======== LISTED ENTRIES ========

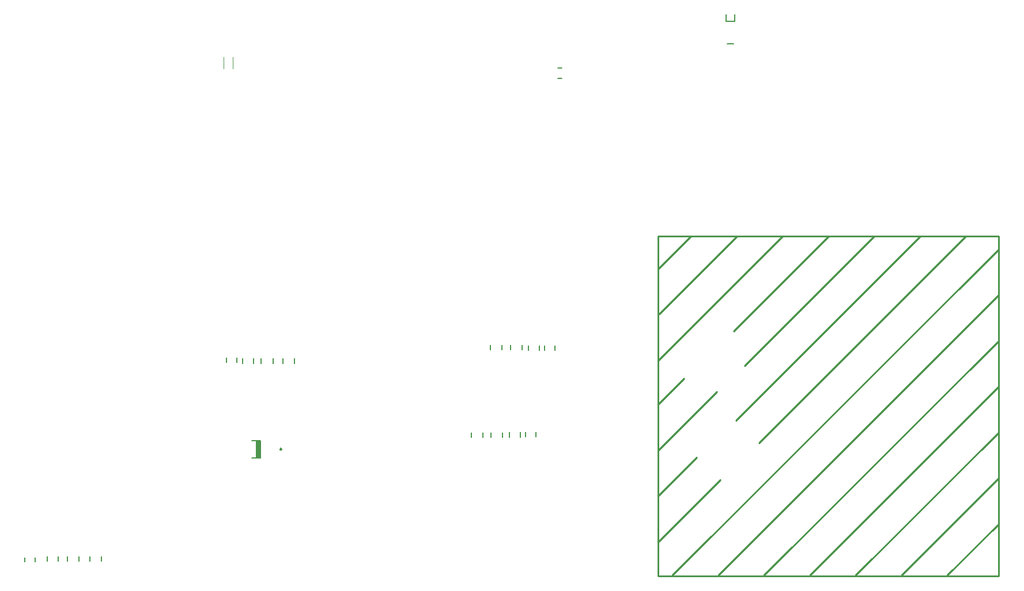
<source format=gbo>
G04*
G04 #@! TF.GenerationSoftware,Altium Limited,CircuitMaker,2.2.1 (2.2.1.6)*
G04*
G04 Layer_Color=13813960*
%FSLAX44Y44*%
%MOMM*%
G71*
G04*
G04 #@! TF.SameCoordinates,19C9E3CA-E082-4F8C-9F67-3D0F94DA41C6*
G04*
G04*
G04 #@! TF.FilePolarity,Positive*
G04*
G01*
G75*
%ADD10C,0.2000*%
%ADD11C,0.2500*%
%ADD12C,0.2540*%
%ADD20C,0.1000*%
%ADD21C,0.1270*%
%ADD24R,0.7778X2.6000*%
D10*
X1312070Y1208990D02*
X1322070D01*
X576810Y741220D02*
Y747220D01*
X591810Y741220D02*
Y747220D01*
X616440Y739450D02*
Y746450D01*
X600440Y739450D02*
Y746450D01*
X644880Y739450D02*
Y746450D01*
X627880Y739450D02*
Y746450D01*
X676630Y739450D02*
Y746450D01*
X659630Y739450D02*
Y746450D01*
X627030Y600110D02*
Y626110D01*
X613670Y600110D02*
X627030D01*
X627030Y626110D02*
X627030Y626110D01*
X613670Y626110D02*
X627030D01*
X329310Y448620D02*
Y455620D01*
X313310Y448620D02*
Y455620D01*
X360290Y448620D02*
Y455620D01*
X343290Y448620D02*
Y455620D01*
X280790Y447850D02*
Y453850D01*
X295790Y447850D02*
Y453850D01*
X393310Y448620D02*
Y455620D01*
X376310Y448620D02*
Y455620D01*
X981600Y759460D02*
Y766460D01*
X964600Y759460D02*
Y766460D01*
X1010810Y759460D02*
Y766460D01*
X993810Y759460D02*
Y766460D01*
X1036590Y758500D02*
Y765500D01*
X1020590Y758500D02*
Y765500D01*
X1043950Y759000D02*
Y765000D01*
X1058950Y759000D02*
Y765000D01*
X1063800Y1173610D02*
X1069800D01*
X1063800Y1158110D02*
X1069800D01*
X992640Y631190D02*
Y638190D01*
X1008640Y631190D02*
Y638190D01*
X1031000Y632000D02*
Y638000D01*
X1016000Y632000D02*
Y638000D01*
X965470Y630610D02*
Y637610D01*
X982470Y630610D02*
Y637610D01*
X936260Y630610D02*
Y637610D01*
X953260Y630610D02*
Y637610D01*
D11*
X657780Y613110D02*
G03*
X657780Y613110I-1250J0D01*
G01*
D12*
X1635440Y427530D02*
X1710370Y502460D01*
X1568130Y427530D02*
X1710370Y569770D01*
X1500820Y427530D02*
X1710370Y637080D01*
X1433510Y427530D02*
X1710370Y704390D01*
X1366200Y427530D02*
X1710370Y771700D01*
X1298890Y427530D02*
X1710370Y839010D01*
X1231580Y427530D02*
X1710370Y906320D01*
X1359215Y622475D02*
X1663380Y926640D01*
X1324925Y655495D02*
X1596070Y926640D01*
X1338260Y736140D02*
X1528760Y926640D01*
X1321750Y786940D02*
X1461450Y926640D01*
X1211260Y743760D02*
X1394140Y926640D01*
X1212530Y812340D02*
X1326830Y926640D01*
X1211260Y878380D02*
X1259520Y926640D01*
X1211260Y426680D02*
X1711260D01*
Y926680D01*
X1211260D02*
X1711260D01*
X1211260Y426680D02*
Y926680D01*
Y477060D02*
X1302065Y567865D01*
X1211895Y545005D02*
X1267775Y600885D01*
X1211260Y611680D02*
X1296985Y697405D01*
X1211260Y678990D02*
X1249360Y717090D01*
X1211260Y676680D02*
Y678990D01*
D20*
X572313Y1172355D02*
Y1189855D01*
X585927Y1172345D02*
Y1189845D01*
D21*
X1323240Y1242140D02*
Y1252140D01*
X1310740Y1242140D02*
X1323240D01*
X1310740D02*
Y1252140D01*
D24*
X622870Y613111D02*
D03*
M02*

</source>
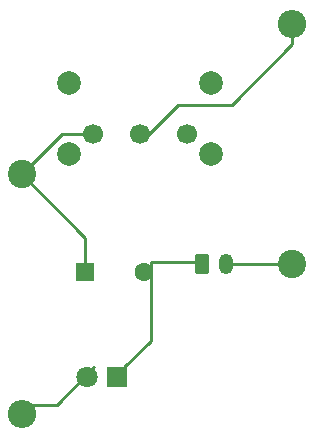
<source format=gbr>
%TF.GenerationSoftware,KiCad,Pcbnew,(6.0.10)*%
%TF.CreationDate,2023-02-17T12:11:47-08:00*%
%TF.ProjectId,lab4p1,6c616234-7031-42e6-9b69-6361645f7063,rev?*%
%TF.SameCoordinates,Original*%
%TF.FileFunction,Copper,L1,Top*%
%TF.FilePolarity,Positive*%
%FSLAX46Y46*%
G04 Gerber Fmt 4.6, Leading zero omitted, Abs format (unit mm)*
G04 Created by KiCad (PCBNEW (6.0.10)) date 2023-02-17 12:11:47*
%MOMM*%
%LPD*%
G01*
G04 APERTURE LIST*
G04 Aperture macros list*
%AMRoundRect*
0 Rectangle with rounded corners*
0 $1 Rounding radius*
0 $2 $3 $4 $5 $6 $7 $8 $9 X,Y pos of 4 corners*
0 Add a 4 corners polygon primitive as box body*
4,1,4,$2,$3,$4,$5,$6,$7,$8,$9,$2,$3,0*
0 Add four circle primitives for the rounded corners*
1,1,$1+$1,$2,$3*
1,1,$1+$1,$4,$5*
1,1,$1+$1,$6,$7*
1,1,$1+$1,$8,$9*
0 Add four rect primitives between the rounded corners*
20,1,$1+$1,$2,$3,$4,$5,0*
20,1,$1+$1,$4,$5,$6,$7,0*
20,1,$1+$1,$6,$7,$8,$9,0*
20,1,$1+$1,$8,$9,$2,$3,0*%
G04 Aperture macros list end*
%TA.AperFunction,ComponentPad*%
%ADD10C,2.400000*%
%TD*%
%TA.AperFunction,ComponentPad*%
%ADD11O,2.400000X2.400000*%
%TD*%
%TA.AperFunction,ComponentPad*%
%ADD12RoundRect,0.250000X-0.350000X-0.625000X0.350000X-0.625000X0.350000X0.625000X-0.350000X0.625000X0*%
%TD*%
%TA.AperFunction,ComponentPad*%
%ADD13O,1.200000X1.750000*%
%TD*%
%TA.AperFunction,ComponentPad*%
%ADD14R,1.800000X1.800000*%
%TD*%
%TA.AperFunction,ComponentPad*%
%ADD15C,1.800000*%
%TD*%
%TA.AperFunction,ComponentPad*%
%ADD16C,2.000000*%
%TD*%
%TA.AperFunction,ComponentPad*%
%ADD17C,1.700000*%
%TD*%
%TA.AperFunction,ComponentPad*%
%ADD18R,1.600000X1.600000*%
%TD*%
%TA.AperFunction,ComponentPad*%
%ADD19C,1.600000*%
%TD*%
%TA.AperFunction,Conductor*%
%ADD20C,0.250000*%
%TD*%
G04 APERTURE END LIST*
D10*
%TO.P,R1,1*%
%TO.N,Net-(C1-Pad1)*%
X111217500Y-66872500D03*
D11*
%TO.P,R1,2*%
%TO.N,Net-(D1-Pad2)*%
X111217500Y-87192500D03*
%TD*%
D10*
%TO.P,R2,1*%
%TO.N,Net-(J1-Pad2)*%
X134077500Y-74492500D03*
D11*
%TO.P,R2,2*%
%TO.N,Net-(R2-Pad2)*%
X134077500Y-54172500D03*
%TD*%
D12*
%TO.P,J1,1,Pin_1*%
%TO.N,Net-(C1-Pad2)*%
X126482500Y-74492500D03*
D13*
%TO.P,J1,2,Pin_2*%
%TO.N,Net-(J1-Pad2)*%
X128482500Y-74492500D03*
%TD*%
D14*
%TO.P,D1,1,K*%
%TO.N,Net-(C1-Pad2)*%
X119327516Y-84056746D03*
D15*
%TO.P,D1,2,A*%
%TO.N,Net-(D1-Pad2)*%
X116787516Y-84056746D03*
%TD*%
D16*
%TO.P,SW1,*%
%TO.N,*%
X127237500Y-59165000D03*
X115237500Y-59165000D03*
X127237500Y-65165000D03*
X115237500Y-65165000D03*
D17*
%TO.P,SW1,1,A*%
%TO.N,unconnected-(SW1-Pad1)*%
X125237500Y-63415000D03*
%TO.P,SW1,2,B*%
%TO.N,Net-(R2-Pad2)*%
X121237500Y-63415000D03*
%TO.P,SW1,3,C*%
%TO.N,Net-(C1-Pad1)*%
X117237500Y-63415000D03*
%TD*%
D18*
%TO.P,C1,1*%
%TO.N,Net-(C1-Pad1)*%
X116609509Y-75132500D03*
D19*
%TO.P,C1,2*%
%TO.N,Net-(C1-Pad2)*%
X121609509Y-75132500D03*
%TD*%
D20*
%TO.N,Net-(C1-Pad1)*%
X117237500Y-63415000D02*
X114675000Y-63415000D01*
X116609509Y-72264509D02*
X116609509Y-75132500D01*
X114675000Y-63415000D02*
X111217500Y-66872500D01*
X111217500Y-66872500D02*
X116609509Y-72264509D01*
%TO.N,Net-(C1-Pad2)*%
X126385000Y-74300000D02*
X122152009Y-74300000D01*
X122152009Y-74300000D02*
X122152009Y-80942253D01*
X122152009Y-80942253D02*
X119870016Y-83224246D01*
%TO.N,Net-(D1-Pad2)*%
X117330016Y-83224246D02*
X114194262Y-86360000D01*
X114194262Y-86360000D02*
X111760000Y-86360000D01*
%TO.N,Net-(J1-Pad2)*%
X128482500Y-74492500D02*
X134077500Y-74492500D01*
%TO.N,Net-(R2-Pad2)*%
X134077500Y-55869556D02*
X128987056Y-60960000D01*
X121920000Y-63500000D02*
X121322500Y-63500000D01*
X134077500Y-54172500D02*
X134077500Y-55869556D01*
X128987056Y-60960000D02*
X124460000Y-60960000D01*
X124460000Y-60960000D02*
X121920000Y-63500000D01*
X121322500Y-63500000D02*
X121237500Y-63415000D01*
%TD*%
M02*

</source>
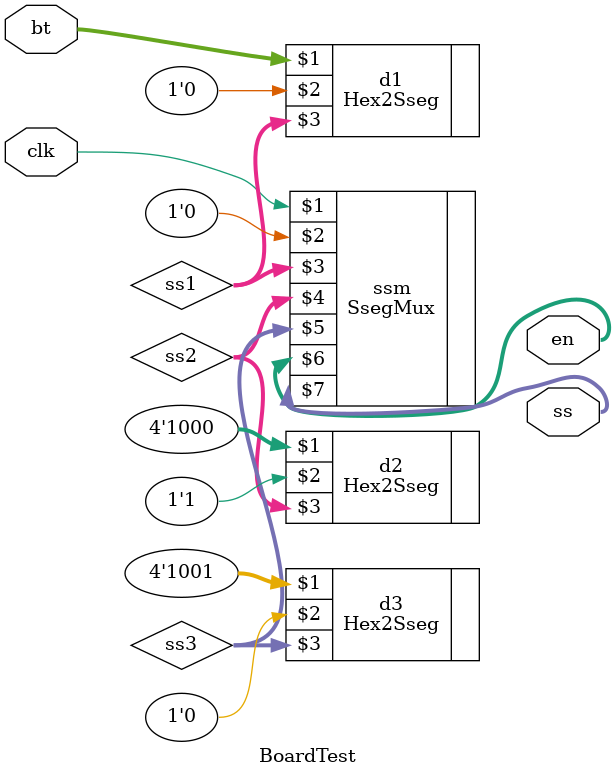
<source format=v>

`timescale 1ns / 1ps

module BoardTest( input wire clk, input wire [3:0] bt, output wire [7:0] ss, output wire [2:0] en );

	wire [7:0] ss3, ss2, ss1;

	Hex2Sseg d1( bt, 1'b0, ss1 );
	Hex2Sseg d2( 4'b1000, 1'b1, ss2 );
	Hex2Sseg d3( 4'b1001, 1'b0, ss3 );

	SsegMux ssm( clk, 1'b0, ss1, ss2, ss3, en, ss );

endmodule

</source>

========

WORK ORDER
Extract the lines of the preceding material that run from the line with "X1058950Y759000D02*" through the line with "X1433510Y427530D02*", inclusive, reproducing them exactly and adding nothing.

RESPONSE TO THIS TASK
X1058950Y759000D02*
Y765000D01*
X1063800Y1173610D02*
X1069800D01*
X1063800Y1158110D02*
X1069800D01*
X992640Y631190D02*
Y638190D01*
X1008640Y631190D02*
Y638190D01*
X1031000Y632000D02*
Y638000D01*
X1016000Y632000D02*
Y638000D01*
X965470Y630610D02*
Y637610D01*
X982470Y630610D02*
Y637610D01*
X936260Y630610D02*
Y637610D01*
X953260Y630610D02*
Y637610D01*
D11*
X657780Y613110D02*
G03*
X657780Y613110I-1250J0D01*
G01*
D12*
X1635440Y427530D02*
X1710370Y502460D01*
X1568130Y427530D02*
X1710370Y569770D01*
X1500820Y427530D02*
X1710370Y637080D01*
X1433510Y427530D02*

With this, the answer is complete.